■ Problem description ■
Render each line of the items below as a Markdown table with the columns Row and Text, giving every line a row number and omitting blank lines. Leave the pictures out of the table.

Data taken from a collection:

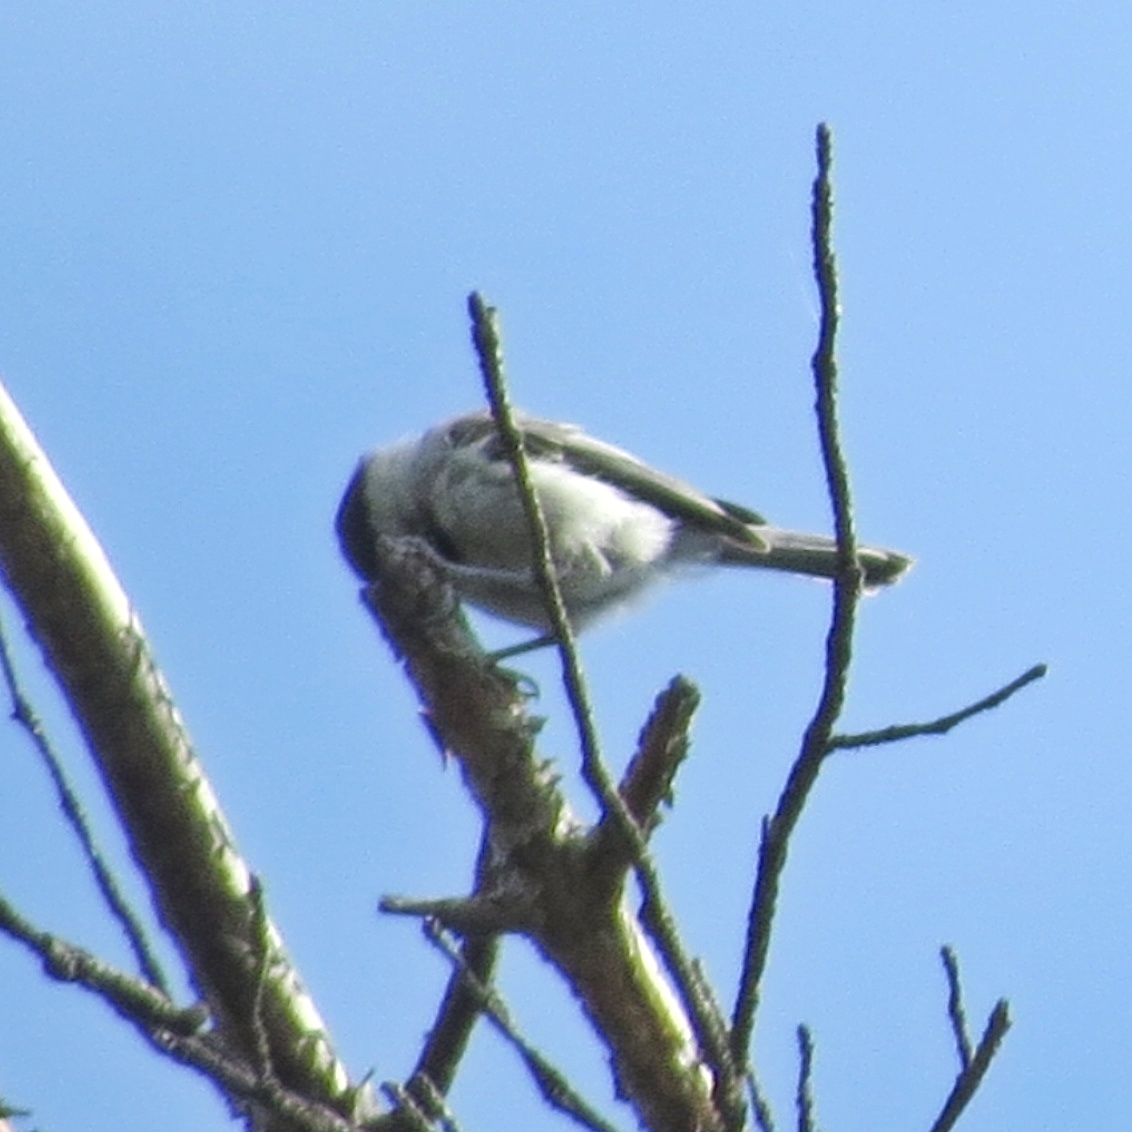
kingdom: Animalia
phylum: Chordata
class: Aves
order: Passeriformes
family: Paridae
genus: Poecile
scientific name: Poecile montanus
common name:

■ Final result ■
| Row | Text |
|---|---|
| 1 | kingdom: Animalia |
| 2 | phylum: Chordata |
| 3 | class: Aves |
| 4 | order: Passeriformes |
| 5 | family: Paridae |
| 6 | genus: Poecile |
| 7 | scientific name: Poecile montanus |
| 8 | common name: |